### PROVIDED MATERIAL ###
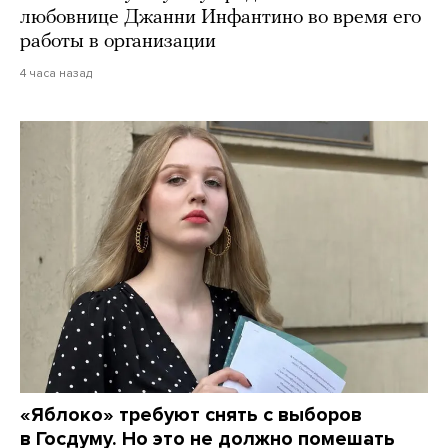
любовнице Джанни Инфантино во время его
работы в организации
4 часа назад
«Яблоко» требуют снять с выборов
в Госдуму. Но это не должно помешать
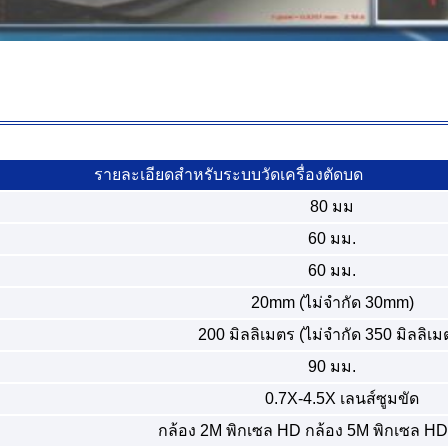
รายละเอียดสําหรับระบบวัดเครื่องตัดบด
80 มม
60 มม.
60 มม.
20mm (ไม่จํากัด 30mm)
200 มิลลิเมตร (ไม่จํากัด 350 มิลลิเม
90 มม.
0.7X-4.5X เลนส์ซูมขัด
กล้อง 2M พิกเซล HD กล้อง 5M พิกเซล HD 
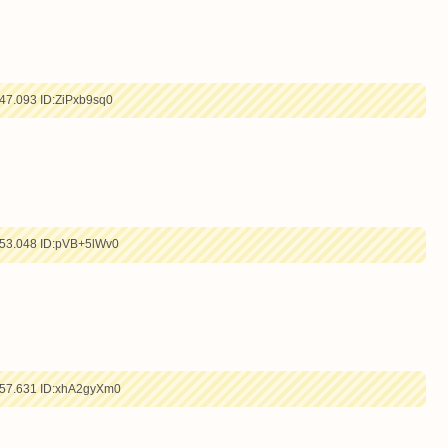
47.093
ID:ZiPxb9sq0
53.048
ID:pVB+5lWv0
57.631
ID:xhA2gyXm0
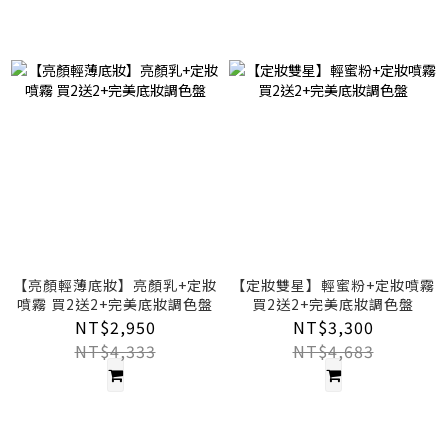
【亮顏輕薄底妝】亮顏乳+定妝
【定妝雙星】輕蜜粉+定妝噴霧
噴霧 買2送2+完美底妝調色盤
買2送2+完美底妝調色盤
NT$2,950
NT$3,300
NT$4,333
NT$4,683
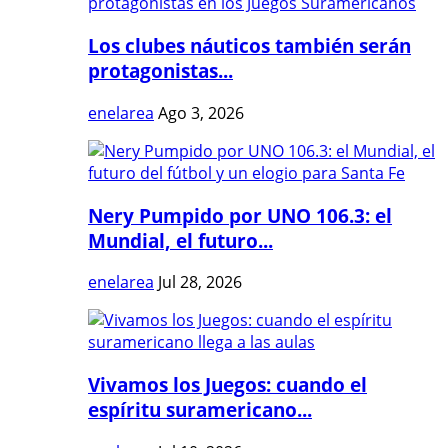
Los clubes náuticos también serán
protagonistas...
enelarea
Ago 3, 2026
Nery Pumpido por UNO 106.3: el
Mundial, el futuro...
enelarea
Jul 28, 2026
Vivamos los Juegos: cuando el
espíritu suramericano...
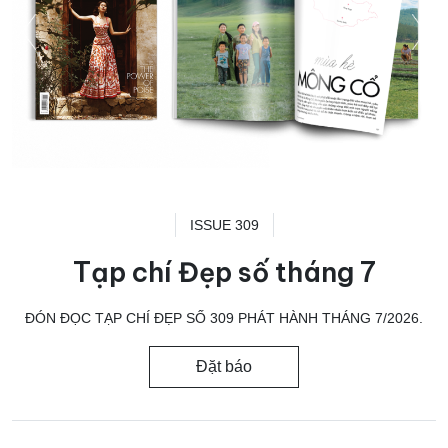
ISSUE 309
Tạp chí Đẹp số tháng 7
ĐÓN ĐỌC TẠP CHÍ ĐẸP SỐ 309 PHÁT HÀNH THÁNG 7/2026.
Đặt báo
###
__WHAT YOU HAVE TO DO__. Reproduce every line of text in the data above word for word, leaving the pictures out.

__ANSWER FOR THE TASK__.
любовнице Джанни Инфантино во время его
работы в организации
4 часа назад
«Яблоко» требуют снять с выборов
в Госдуму. Но это не должно помешать
รายละเอียดสําหรับระบบวัดเครื่องตัดบด
80 มม
60 มม.
60 มม.
20mm (ไม่จํากัด 30mm)
200 มิลลิเมตร (ไม่จํากัด 350 มิลลิเม
90 มม.
0.7X-4.5X เลนส์ซูมขัด
กล้อง 2M พิกเซล HD กล้อง 5M พิกเซล HD 
47.093
ID:ZiPxb9sq0
53.048
ID:pVB+5lWv0
57.631
ID:xhA2gyXm0
【亮顏輕薄底妝】亮顏乳+定妝
【定妝雙星】輕蜜粉+定妝噴霧
噴霧 買2送2+完美底妝調色盤
買2送2+完美底妝調色盤
NT$2,950
NT$3,300
NT$4,333
NT$4,683
Los clubes náuticos también serán
protagonistas...
enelarea
Ago 3, 2026
Nery Pumpido por UNO 106.3: el
Mundial, el futuro...
enelarea
Jul 28, 2026
Vivamos los Juegos: cuando el
espíritu suramericano...
ISSUE 309
Tạp chí Đẹp số tháng 7
ĐÓN ĐỌC TẠP CHÍ ĐẸP SỐ 309 PHÁT HÀNH THÁNG 7/2026.
Đặt báo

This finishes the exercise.